> [Exercise objective] Express the part of the records below that opens with the line containing "genus: Agelaius" and runs through the last line as a JSON list of strings. Give one string per line and leave out blank lines.

========================================

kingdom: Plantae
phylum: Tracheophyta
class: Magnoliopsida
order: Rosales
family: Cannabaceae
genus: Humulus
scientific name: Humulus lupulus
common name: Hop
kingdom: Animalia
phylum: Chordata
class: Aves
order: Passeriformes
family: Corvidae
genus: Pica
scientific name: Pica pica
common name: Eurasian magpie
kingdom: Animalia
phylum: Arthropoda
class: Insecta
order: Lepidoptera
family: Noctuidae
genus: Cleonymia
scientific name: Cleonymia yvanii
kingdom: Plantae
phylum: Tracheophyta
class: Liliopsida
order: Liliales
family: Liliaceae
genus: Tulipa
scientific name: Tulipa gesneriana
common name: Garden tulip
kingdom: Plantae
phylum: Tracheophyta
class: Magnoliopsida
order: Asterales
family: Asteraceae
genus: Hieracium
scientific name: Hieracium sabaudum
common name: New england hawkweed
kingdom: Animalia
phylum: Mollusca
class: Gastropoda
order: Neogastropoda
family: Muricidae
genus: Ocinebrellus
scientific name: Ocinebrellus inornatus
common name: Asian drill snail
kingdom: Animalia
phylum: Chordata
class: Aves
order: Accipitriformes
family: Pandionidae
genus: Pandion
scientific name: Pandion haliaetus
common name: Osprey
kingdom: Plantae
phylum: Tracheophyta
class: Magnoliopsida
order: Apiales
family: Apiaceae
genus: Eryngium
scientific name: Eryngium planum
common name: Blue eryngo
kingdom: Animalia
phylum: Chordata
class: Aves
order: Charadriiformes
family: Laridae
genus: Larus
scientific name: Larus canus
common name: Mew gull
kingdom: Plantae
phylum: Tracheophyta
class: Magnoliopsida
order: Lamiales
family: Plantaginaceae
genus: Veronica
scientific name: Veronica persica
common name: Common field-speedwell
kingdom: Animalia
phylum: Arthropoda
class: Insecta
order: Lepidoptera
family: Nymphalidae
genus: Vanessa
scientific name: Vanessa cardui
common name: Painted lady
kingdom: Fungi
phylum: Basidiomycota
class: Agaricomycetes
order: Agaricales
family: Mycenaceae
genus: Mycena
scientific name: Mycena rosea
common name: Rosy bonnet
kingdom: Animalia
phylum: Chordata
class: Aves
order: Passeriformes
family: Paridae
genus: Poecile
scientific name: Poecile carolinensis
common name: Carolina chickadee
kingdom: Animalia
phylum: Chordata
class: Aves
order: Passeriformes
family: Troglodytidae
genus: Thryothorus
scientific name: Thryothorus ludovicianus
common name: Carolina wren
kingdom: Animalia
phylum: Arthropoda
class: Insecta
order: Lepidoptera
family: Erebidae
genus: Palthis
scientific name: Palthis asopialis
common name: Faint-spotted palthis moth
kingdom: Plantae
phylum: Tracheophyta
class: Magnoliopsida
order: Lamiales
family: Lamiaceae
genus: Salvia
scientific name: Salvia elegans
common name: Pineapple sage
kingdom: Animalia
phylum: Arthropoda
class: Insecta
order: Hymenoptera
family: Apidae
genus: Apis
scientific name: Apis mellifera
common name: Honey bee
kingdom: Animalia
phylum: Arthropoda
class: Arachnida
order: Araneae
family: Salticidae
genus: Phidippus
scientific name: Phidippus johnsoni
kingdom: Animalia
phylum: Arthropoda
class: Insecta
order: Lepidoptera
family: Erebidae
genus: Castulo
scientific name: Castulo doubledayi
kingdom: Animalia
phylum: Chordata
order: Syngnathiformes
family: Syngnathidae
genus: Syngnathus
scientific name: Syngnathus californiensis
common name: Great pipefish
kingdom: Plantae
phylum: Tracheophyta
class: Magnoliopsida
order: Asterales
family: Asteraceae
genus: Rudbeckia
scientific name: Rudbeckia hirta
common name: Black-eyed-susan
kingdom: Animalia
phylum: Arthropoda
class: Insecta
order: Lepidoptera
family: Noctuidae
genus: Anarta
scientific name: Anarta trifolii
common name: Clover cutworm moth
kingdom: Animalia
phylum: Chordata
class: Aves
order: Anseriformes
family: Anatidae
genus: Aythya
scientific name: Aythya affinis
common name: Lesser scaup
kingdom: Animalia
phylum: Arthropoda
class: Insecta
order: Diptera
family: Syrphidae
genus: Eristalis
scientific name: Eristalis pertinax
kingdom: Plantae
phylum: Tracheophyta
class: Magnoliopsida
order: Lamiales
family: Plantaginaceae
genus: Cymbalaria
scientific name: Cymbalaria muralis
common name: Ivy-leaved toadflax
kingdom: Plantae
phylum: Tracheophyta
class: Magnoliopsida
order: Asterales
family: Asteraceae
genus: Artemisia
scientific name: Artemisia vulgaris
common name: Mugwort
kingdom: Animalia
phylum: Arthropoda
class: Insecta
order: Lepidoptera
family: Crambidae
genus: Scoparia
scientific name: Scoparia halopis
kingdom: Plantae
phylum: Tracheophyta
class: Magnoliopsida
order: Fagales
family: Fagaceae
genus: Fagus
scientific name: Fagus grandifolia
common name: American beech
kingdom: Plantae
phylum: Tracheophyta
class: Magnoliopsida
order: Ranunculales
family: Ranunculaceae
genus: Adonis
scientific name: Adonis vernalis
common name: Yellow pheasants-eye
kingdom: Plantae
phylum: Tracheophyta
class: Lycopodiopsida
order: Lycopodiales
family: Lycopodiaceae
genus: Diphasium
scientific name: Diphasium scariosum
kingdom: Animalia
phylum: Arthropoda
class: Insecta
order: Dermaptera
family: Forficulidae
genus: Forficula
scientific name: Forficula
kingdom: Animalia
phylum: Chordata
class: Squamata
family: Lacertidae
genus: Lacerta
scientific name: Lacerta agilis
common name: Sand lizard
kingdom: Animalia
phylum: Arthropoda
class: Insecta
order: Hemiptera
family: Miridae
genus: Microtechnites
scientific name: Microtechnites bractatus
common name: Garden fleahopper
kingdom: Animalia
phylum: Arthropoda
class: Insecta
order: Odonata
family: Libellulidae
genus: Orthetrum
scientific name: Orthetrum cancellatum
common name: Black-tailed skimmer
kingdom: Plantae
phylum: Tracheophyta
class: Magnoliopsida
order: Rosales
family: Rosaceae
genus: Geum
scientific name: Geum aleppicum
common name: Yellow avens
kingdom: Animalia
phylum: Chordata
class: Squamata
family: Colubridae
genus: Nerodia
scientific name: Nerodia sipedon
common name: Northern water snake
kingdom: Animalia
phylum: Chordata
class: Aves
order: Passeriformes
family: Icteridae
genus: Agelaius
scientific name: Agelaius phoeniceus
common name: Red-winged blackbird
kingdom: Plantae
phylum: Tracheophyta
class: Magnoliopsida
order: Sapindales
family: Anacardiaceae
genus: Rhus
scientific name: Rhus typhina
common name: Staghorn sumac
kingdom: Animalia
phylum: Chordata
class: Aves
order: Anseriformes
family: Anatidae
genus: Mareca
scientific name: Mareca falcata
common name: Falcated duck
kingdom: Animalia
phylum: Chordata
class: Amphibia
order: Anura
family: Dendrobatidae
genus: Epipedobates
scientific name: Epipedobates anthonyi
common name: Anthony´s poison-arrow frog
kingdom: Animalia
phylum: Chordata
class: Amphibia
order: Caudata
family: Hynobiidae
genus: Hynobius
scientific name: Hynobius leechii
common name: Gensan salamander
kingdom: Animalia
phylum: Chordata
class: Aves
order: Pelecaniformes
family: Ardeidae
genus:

========================================

> [Completed task]
[
  "genus: Agelaius",
  "scientific name: Agelaius phoeniceus",
  "common name: Red-winged blackbird",
  "kingdom: Plantae",
  "phylum: Tracheophyta",
  "class: Magnoliopsida",
  "order: Sapindales",
  "family: Anacardiaceae",
  "genus: Rhus",
  "scientific name: Rhus typhina",
  "common name: Staghorn sumac",
  "kingdom: Animalia",
  "phylum: Chordata",
  "class: Aves",
  "order: Anseriformes",
  "family: Anatidae",
  "genus: Mareca",
  "scientific name: Mareca falcata",
  "common name: Falcated duck",
  "kingdom: Animalia",
  "phylum: Chordata",
  "class: Amphibia",
  "order: Anura",
  "family: Dendrobatidae",
  "genus: Epipedobates",
  "scientific name: Epipedobates anthonyi",
  "common name: Anthony´s poison-arrow frog",
  "kingdom: Animalia",
  "phylum: Chordata",
  "class: Amphibia",
  "order: Caudata",
  "family: Hynobiidae",
  "genus: Hynobius",
  "scientific name: Hynobius leechii",
  "common name: Gensan salamander",
  "kingdom: Animalia",
  "phylum: Chordata",
  "class: Aves",
  "order: Pelecaniformes",
  "family: Ardeidae",
  "genus:"
]